MEET DJUNA
Djuna Perkins is an attorney with over 30 years of experience as a prosecutor, litigator, and external consultant to educational institutions and employers. She served for ten years as a Massachusetts assistant attorney general (AAG) and assistant district attorney (ADA). As an AAG, she worked in the Narcotics Unit, the Safe Neighborhood Initiative, and in Appeals. As an ADA in Suffolk County, Djuna was Chief of the Domestic Violence Unit, where she prosecuted the most egregious crimes of domestic violence, established domestic violence prosecution protocols, and oversaw all domestic violence prosecutions in Suffolk County.
Djuna entered the private practice of law in 2003, where she specialized in representing survivors of sexual abuse and harassment in litigation against offenders and responsible third parties, as well as the family of Julissa Brisman, who was allegedly murdered by “Craigslist Killer” Phillip Markov. An amicus brief she wrote to the state’s highest court helped preserve a rule of evidence critical in sexual assault prosecutions.
Djuna opened her own law office in 2012 to specialize in institutional responses to allegations of sexual misconduct and discrimination.
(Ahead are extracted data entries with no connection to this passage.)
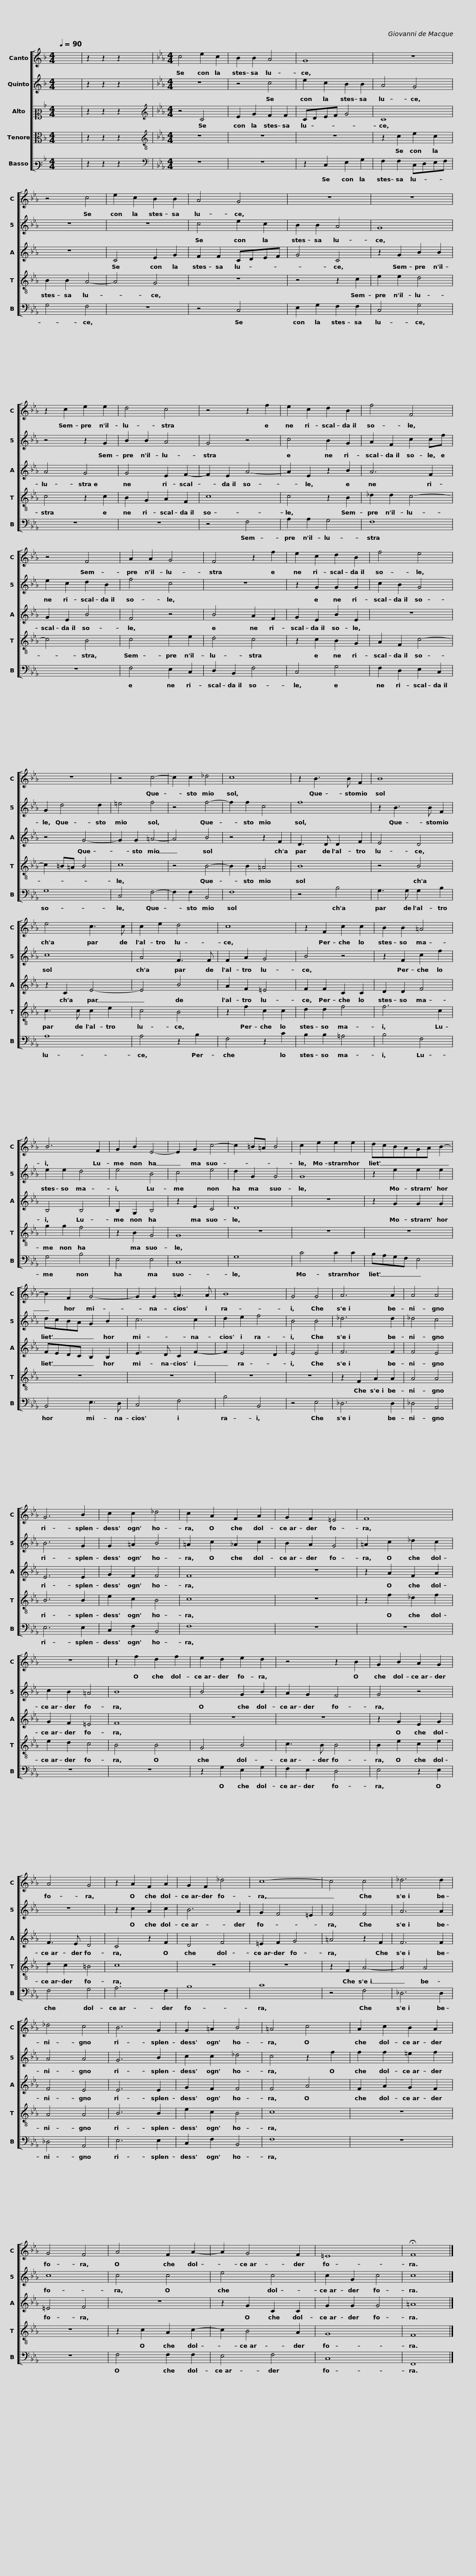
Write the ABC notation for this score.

X:1
%%score [ 1 2 3 4 5 ]
L:1/8
Q:1/4=90
M:4/4
I:linebreak $
K:F
V:1 treble
V:2 treble
V:3 alto2
V:4 alto
V:5 bass3
V:1
 x8 | z2 z2 z2 x2 |[K:Eb][M:4/4] c4 e2 c2 | B2 B2 A4 | G8 | %5
 z8 | z4 c4 | e2 c2 B2 B2 |$ A4 G4 | z8 | %10
 z8 | z2 c2 e2 e2 | d4 c4 | z4 z2 f2 | e2 c2 d2 B2 |$ %15
 f4 F4 | z4 F4 | A2 A2 G4 | F4 z2 f2 | e2 c2 d2 B2 | %20
 f4 e4 |$ z8 | z4 c4- | c2 c2 _d4 | c8 | %25
 z2 B3 B F2 | B8 | e4 c3 c |$ c2 e2 d4 | c8 | %30
 z2 F2 c2 c2 | B2 B2 =A4 | B6 F2 | G2 B2 E4- | E2 G2 c4- |$ %35
 c2 =B=A B4 | c2 e2 e2 e2 | dcBAGA B2- | B2 F2 G4- | G2 G2 =A3 A | %40
 B8 | G4 G4 |$ A6 A2 | A4 A4 | G6 B2 | %45
 c2 c2 _d4 | c2 A2 F2 A2 | G2 F2 =E4 | F8 |$ z8 | %50
 z2 f2 d2 f2 | e2 d2 e2 d2 | z4 z2 B2 | G2 B2 A2 G2 | A4 G4 | %55
 z2 A2 F2 A2 |$ G2 F2 _d4 | c8- | c4 c4 | _d6 d2 | %60
 _d4 c4 | B6 G2 | G2 =A2 B4 | =A4 c4 |$ A2 c2 B2 A2 | %65
 G4 F4 | A4 F2 A2- | A2 G4 F2 | =E8 | !fermata!F8 |] %70
V:2
 x8 | z2 z2 z2 x2 |[K:Eb][M:4/4] z8 | z4 c4 | e2 c2 B2 B2 | %5
 A4 G4 | z8 | z8 |$ c4 e2 c2 | B2 B2 A4 | %10
 G8 | z4 z2 G2 | B2 B2 A4 | G4 z4 | c4 B2 G2 |$ %15
 A2 F2 c2 cf | e2 c2 d2 B2 | f4 c4 | z8 | z2 G2 G2 G2 | %20
 c2 B2 G4 |$ G2 d4 d2 | =e4 f4 | z4 f4- | f2 f2 c4 | %25
 f8 | z2 B3 B F2 | c8 |$ A4 F3 F | F2 A2 G4 | %30
 B4 z4 | z2 F2 c2 f2 | e2 e2 d4 | e4 B4 | c4 e4 |$ %35
 d2 G2 G4 | G8 | z2 e2 e2 e2 | dcBA G2 B2 | c6 c2 | %40
 d2 e2 f4 | B4 B4 |$ _d6 d2 | _d4 c4 | B6 G2 | %45
 G2 =A2 B4 | =A2 c2 _A2 c2 | B2 A2 G4 | =A2 c2 _d2 c2 |$ c2 B2 =A4 | %50
 B8 | B4 G2 B2 | A2 G2 F4 | G4 z4 | z8 | %55
 z2 c2 A2 c2 |$ B6 A2 | G2 F4 =E2 | F4 F4 | A6 A2 | %60
 A4 A4 | G6 B2 | c2 c2 _d4 | c4 z2 f2 |$ f2 f2 =e2 f2 | %65
 c8 | c4 c4 | e4 c4 | c2 G2 c4 | c8 |] %70
V:3
 x8 | z2 z2 z2 x2 |[K:Eb][M:4/4][K:treble] z4 C4 | E2 G2 F2 F2 | CDEF G4 | %5
 C8 | z8 | C4 E2 G2 |$ F2 F2 CDEF | G4 C4 | %10
 z2 G2 B2 B2 | A4 G4 | G4 E2 F2- | F2 E2 A4- | A2 E2 z2 B2 |$ %15
 A6 F2 | G2 E2 B4 | F4 z4 | B4 A2 F2 | G2 E2 B2 E2 | %20
 z8 |$ z4 G4- | G2 G2 =A4- | A4 B4 | z4 z2 F2 | %25
 D3 D D2 F2 | E4 D4 | z2 C2 E4- |$ E4 B4 | A2 F2 =E4 | %30
 F2 F2 C2 C2 | D2 D2 F4 | B,4 B,4 | B,2 G,2 B,4 | z2 E2 C4 |$ %35
 D8 | z8 | z2 G2 G2 G2 | FEDC B,2 B,2 | E3 D C2 F2- | %40
 F2 E4 D2 | E4 E4 |$ F6 F2 | F4 E4 | E6 E2 | %45
 G2 F2 F4 | F8 | z8 | z2 A2 F2 A2 |$ G2 F2 =E4 | %50
 F8 | z8 | z8 | z2 G2 E2 G2 | F3 E D4 | %55
 C4 z2 F2 |$ D4 F4 | =E2 F2 G4 | =A4 z2 F2 | F6 F2 | %60
 F4 E4 | E6 E2 | G2 F2 F4 | F4 A4 |$ F2 A2 G2 F2 | %65
 =E4 F4 | z8 | z2 G2 C2 C2 | G2 G2 G4 | =A8 |] %70
V:4
 x8 | z2 z2 z2 x2 |[K:Eb][M:4/4][K:treble-8] z8 | z8 | z8 | %5
 z2 c2 e2 c2 | B2 B2 A4- | A4 G4 |$ z8 | z4 z2 c2 | %10
 e2 e2 d4 | c4 z2 c2 | B2 G2 A2 F2 | c8 | c4 z2 B2 |$ %15
 _d2 d2 c4- | c4 B4 | c4 e2 e2 | d4 c4 | z2 c2 B2 G2 | %20
 A2 F2 c4- |$ c2 =B=A B4 | c8 | z4 B4- | B2 B2 =A4 | %25
 B8 | z4 B4 | c3 c c2 e2 |$ c4 B4 | z2 f2 c2 c2 | %30
 d2 d2 f4 | f6 c2 | g2 g2 f4 | z2 B2 G4 | G8 |$ %35
 z8 | z8 | z8 | z8 | z8 | %40
 z8 | z8 |$ z2 F2 A2 A2 | A4 A4 | B6 B2 | %45
 e2 c2 B4 | c8 | z8 | z2 f2 _d2 f2 |$ e2 d2 c4 | %50
 B4 B4 | G4 B4 | c3 B B4 | B2 e2 c2 e2 | d2 c2 =B4 | %55
 c8 |$ z8 | z8 | z2 F2 A4- | A4 A4 | %60
 A4 A4 | B6 B2 | e2 c2 B4 | c8 |$ z8 | %65
 z8 | z2 c2 A2 c2- | c2 B4 A2 | G8 | F8 |] %70
V:5
 x8 | z2 z2 z2 x2 |[K:Eb][M:4/4][K:bass] z8 | z8 | z2 C,2 E,2 G,2 | %5
 F,2 F,2 C,D,E,F, | G,4 F,4 | z8 |$ z4 C,4 | E,2 G,2 F,2 F,2 | %10
 C,4 G,4 | z8 | z8 | z4 F,4 | A,2 A,2 G,4 |$ %15
 F,8 | z8 | F,4 E,2 C,2 | D,2 B,,2 F,4 | C,4 G,4 | %20
 F,2 D,2 E,2 C,2 |$ G,8 | C,4 F,4- | F,2 F,2 B,,4 | F,8 | %25
 z4 B,4 | G,3 G, G,2 B,2 | A,8 |$ A,4 z2 B,2 | F,4 z2 C2 | %30
 B,2 B,2 =A,4 | B,4 F,4 | G,4 B,4 | E,4 E,4 | C,8 |$ %35
 G,8 | C4 C2 C2 | B,A,G,F, E,4 | B,,4 E,3 D, | C,4 F,4 | %40
 B,4 B,,4 | z4 E,4 |$ _D,6 D,2 | _D,4 A,,4 | E,6 E,2 | %45
 C,2 F,2 B,,4 | F,8 | z8 | z8 |$ z8 | %50
 z8 | z2 G,2 E,2 G,2 | F,2 E,2 D,4 | E,4 z2 E,2 | F,4 G,4 | %55
 A,6 F,2 |$ B,8 | C8 | z4 F,4 | _D,6 D,2 | %60
 _D,4 A,,4 | E,6 E,2 | C,2 F,2 B,,4 | F,8 |$ z8 | %65
 z8 | F,4 F,2 F,2 | E,4 F,4 | C,8 | F,,8 |] %70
Djuna has served in over 150 internal discipline matters for major educational institutions, police departments, and employers throughout New England as a hearing officer, investigator or advocate. Djuna’s investigation of Howie Leung, the teacher prosecuted for sexual abuse of a student at a Massachusetts school, resulted in the termination and license suspension of the superintendent and high school principal where Leung taught full-time, and the District adopted the significant institutional reforms she recommended. Djuna also conducts effective, interactive trainings for teachers and students to prevent school-based sexual misconduct.
While maintaining her work with institutions, Djuna continued to represent survivors of sexual abuse and discrimination in third party litigation in her solo practice, including a patient molested by disgraced fertility doctor Roger Hardy that exposed a decade-long pattern of patient sexual abuse. She has also successfully represented many individuals accused of crime and school policy violations.
In addition to her decades of criminal and civil jury trial experience in the District and Superior Courts of Massachusetts, Djuna has appeared before the Massachusetts Appeals Court, the Massachusetts Supreme Judicial Court, and the Massachusetts Commission Against Discrimination. Her work with educational institutions has been featured on NPR’s All Things Considered and in The Chronicle of Higher Education. She has served as an expert witness in sexual misconduct investigations, taught as an adjunct professor at Northeastern University and has published articles in the Massachusetts Law Review, the Boston Bar Journaland Massachusetts Lawyers Weekly. She has been named a Massachusetts Super Lawyer since 2018. Djuna is a graduate of Smith College and Boston University School of Law.
Outside her law practice, Djuna coaches rowing, rows with a competitive women’s rowing team, and upcycles vintage furniture. She lives in Dedham with her husband. They have three adult children.